[Stored data]
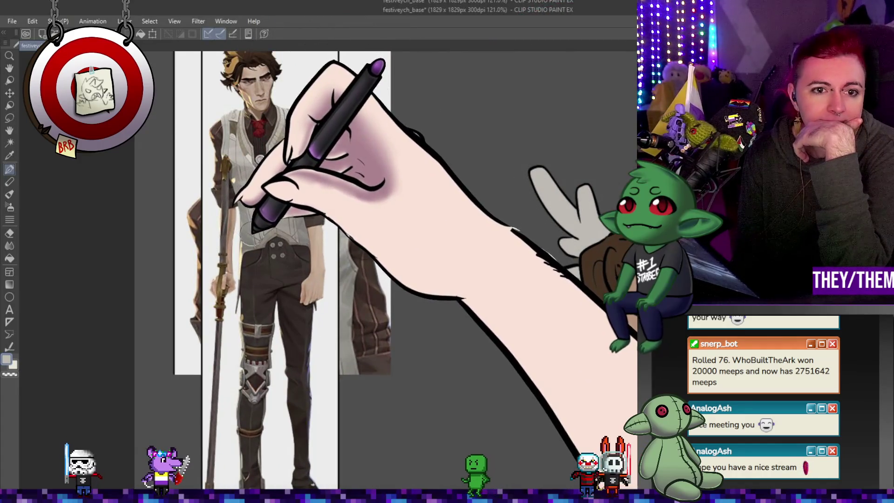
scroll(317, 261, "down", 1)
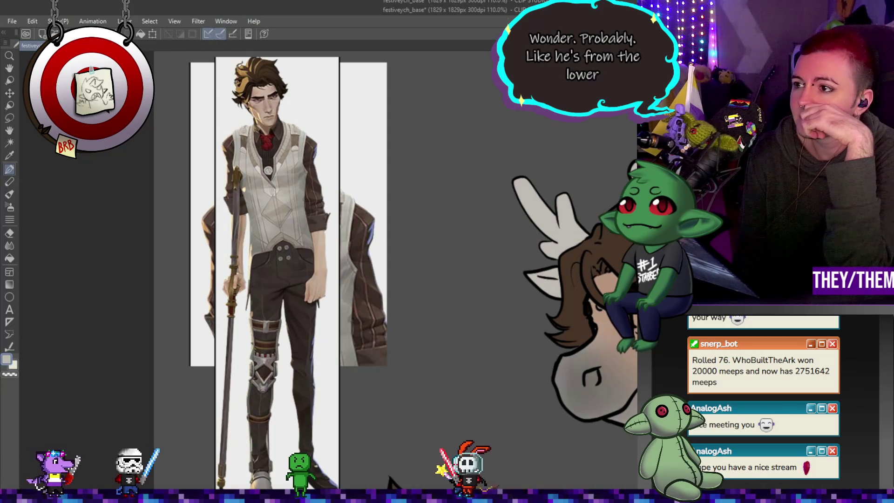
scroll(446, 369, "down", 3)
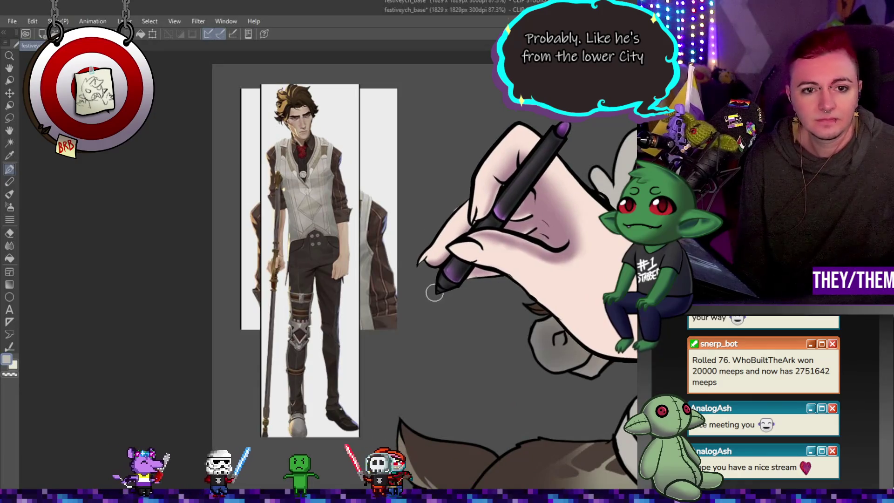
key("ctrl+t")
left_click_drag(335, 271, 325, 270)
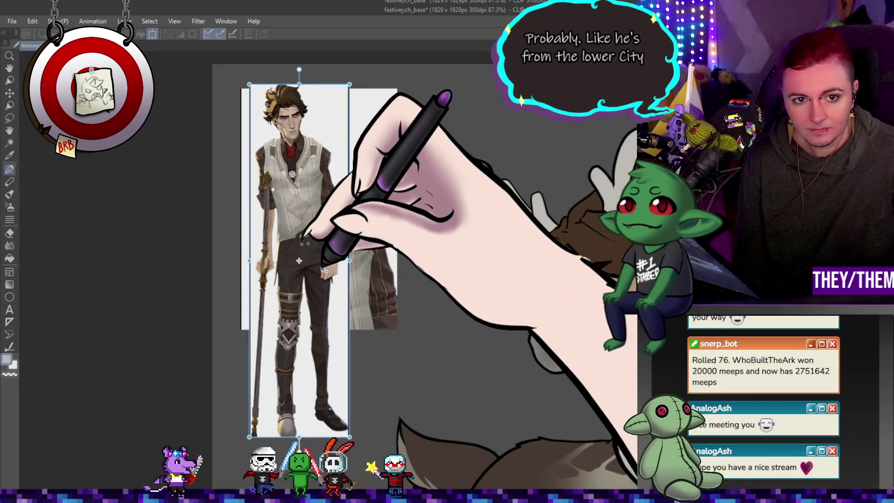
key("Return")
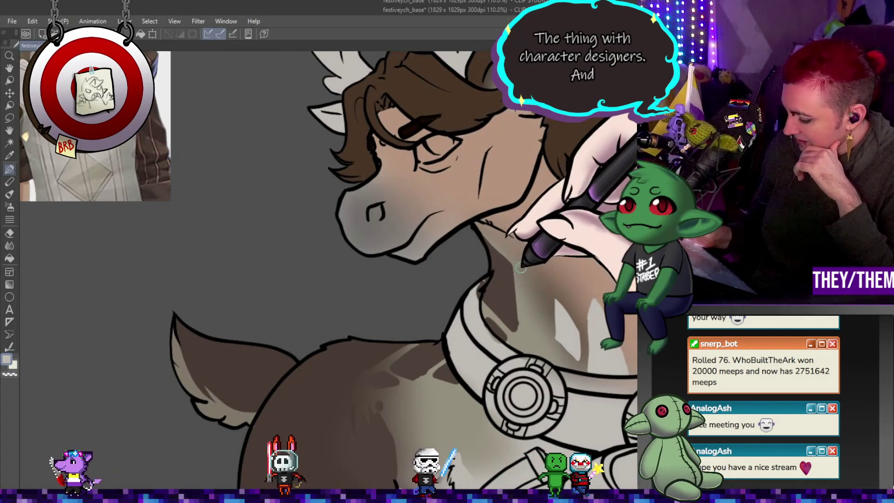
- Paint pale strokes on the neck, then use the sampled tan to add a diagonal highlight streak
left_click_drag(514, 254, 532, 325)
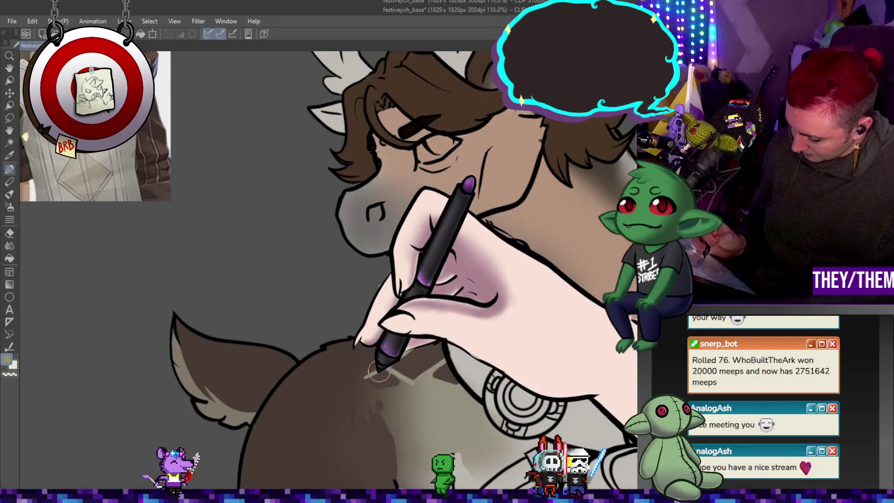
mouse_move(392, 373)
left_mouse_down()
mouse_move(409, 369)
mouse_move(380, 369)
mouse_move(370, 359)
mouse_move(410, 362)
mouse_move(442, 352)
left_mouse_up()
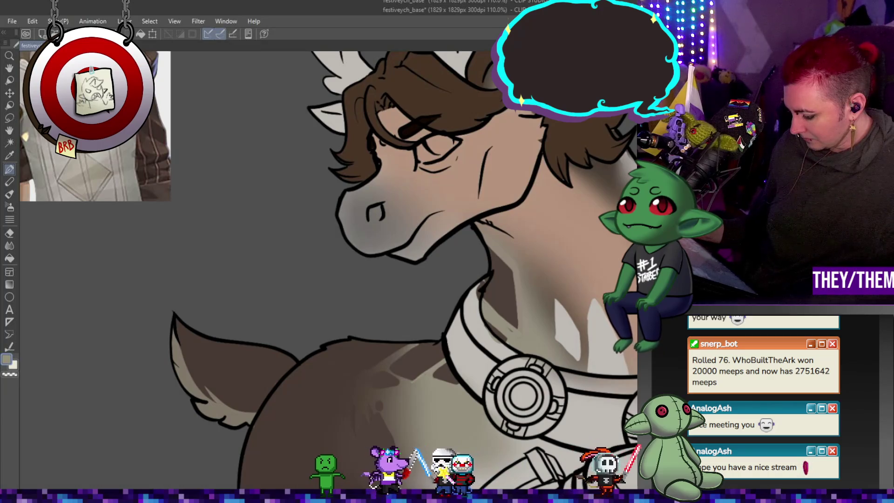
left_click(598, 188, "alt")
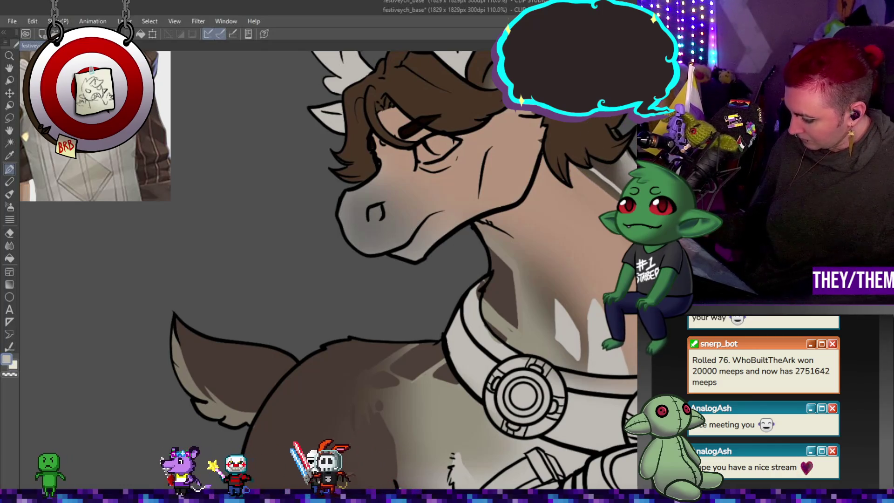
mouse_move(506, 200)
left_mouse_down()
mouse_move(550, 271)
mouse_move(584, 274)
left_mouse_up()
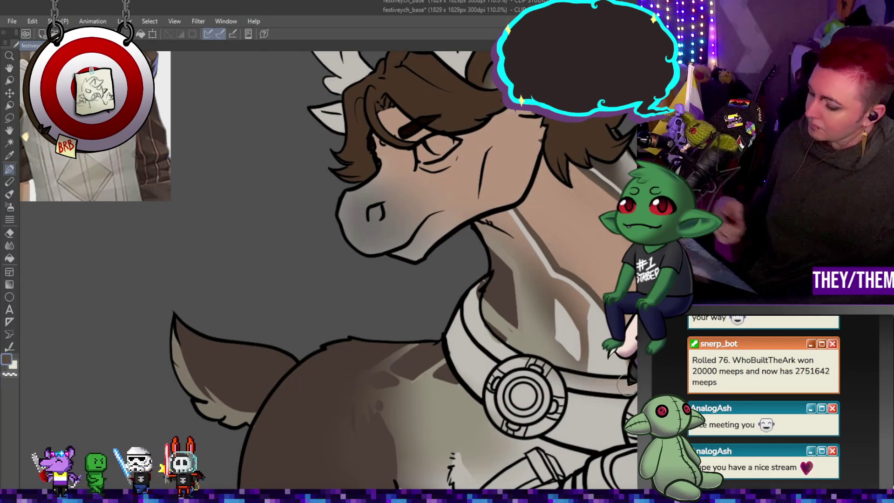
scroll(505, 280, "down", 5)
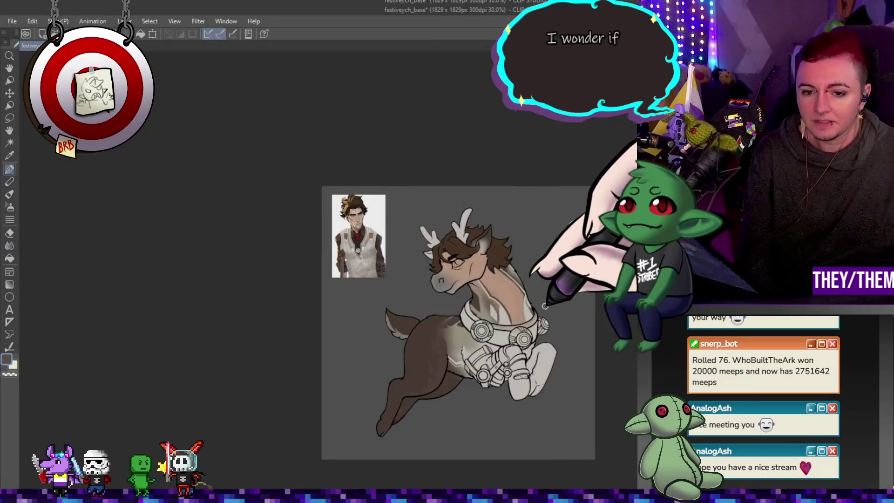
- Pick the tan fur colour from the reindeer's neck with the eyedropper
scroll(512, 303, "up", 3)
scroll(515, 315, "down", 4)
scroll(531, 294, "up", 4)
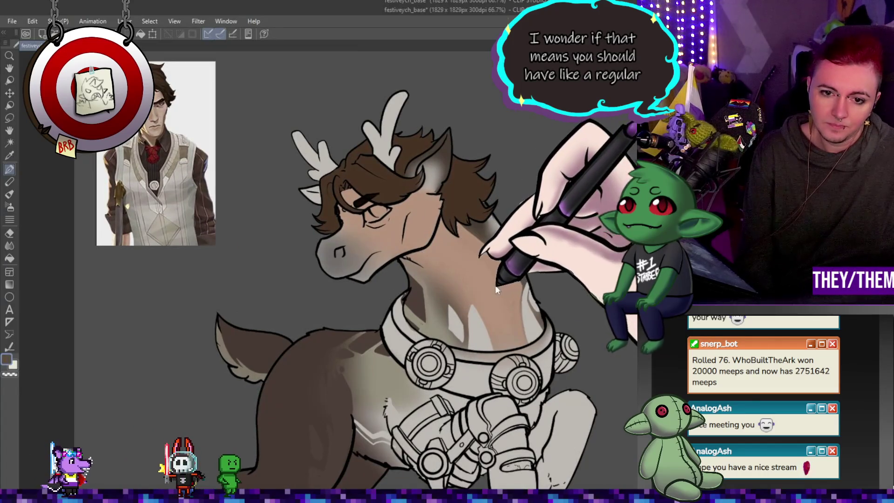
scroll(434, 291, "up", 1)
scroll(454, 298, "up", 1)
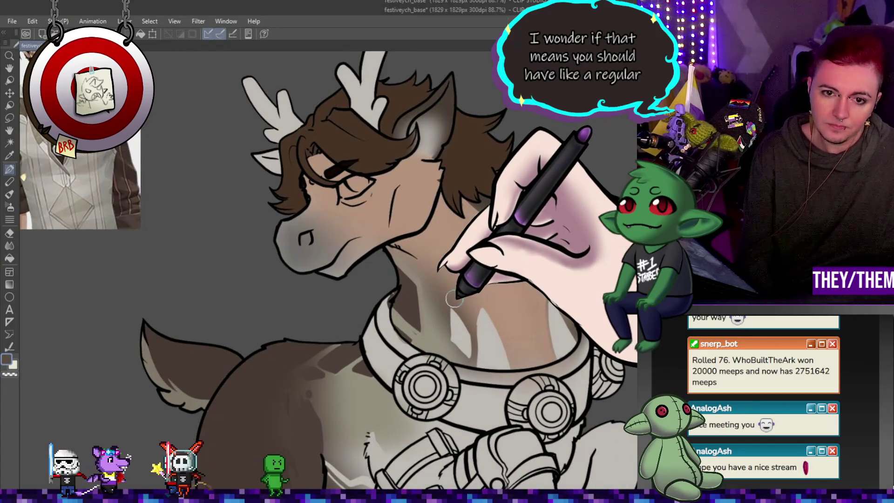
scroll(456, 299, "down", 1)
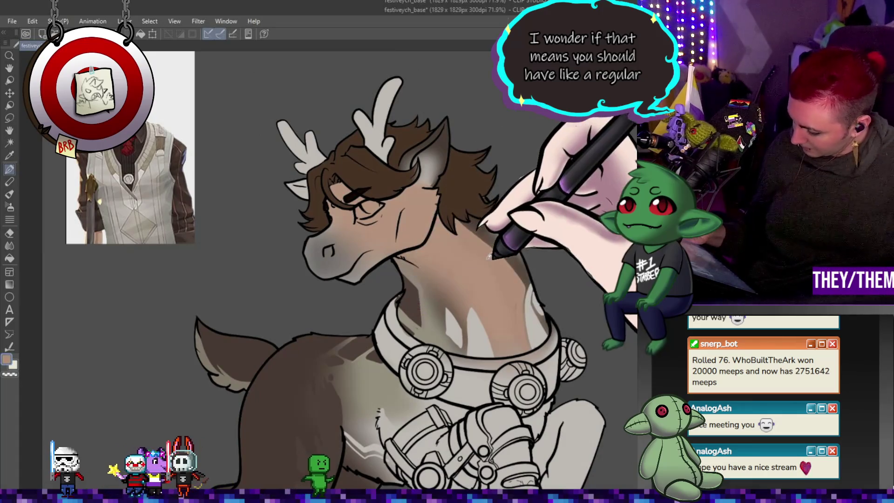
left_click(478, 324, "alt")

**Exercise directions**. Beginning with the line that contains "mouse_move(370, 359)", reproduce every line through the end of the records above exactly, leaving pictures out.

**Response to the task**.
mouse_move(370, 359)
mouse_move(410, 362)
mouse_move(442, 352)
left_mouse_up()
left_click(598, 188, "alt")
mouse_move(506, 200)
left_mouse_down()
mouse_move(550, 271)
mouse_move(584, 274)
left_mouse_up()
scroll(505, 280, "down", 5)
- Pick the tan fur colour from the reindeer's neck with the eyedropper
scroll(512, 303, "up", 3)
scroll(515, 315, "down", 4)
scroll(531, 294, "up", 4)
scroll(434, 291, "up", 1)
scroll(454, 298, "up", 1)
scroll(456, 299, "down", 1)
left_click(478, 324, "alt")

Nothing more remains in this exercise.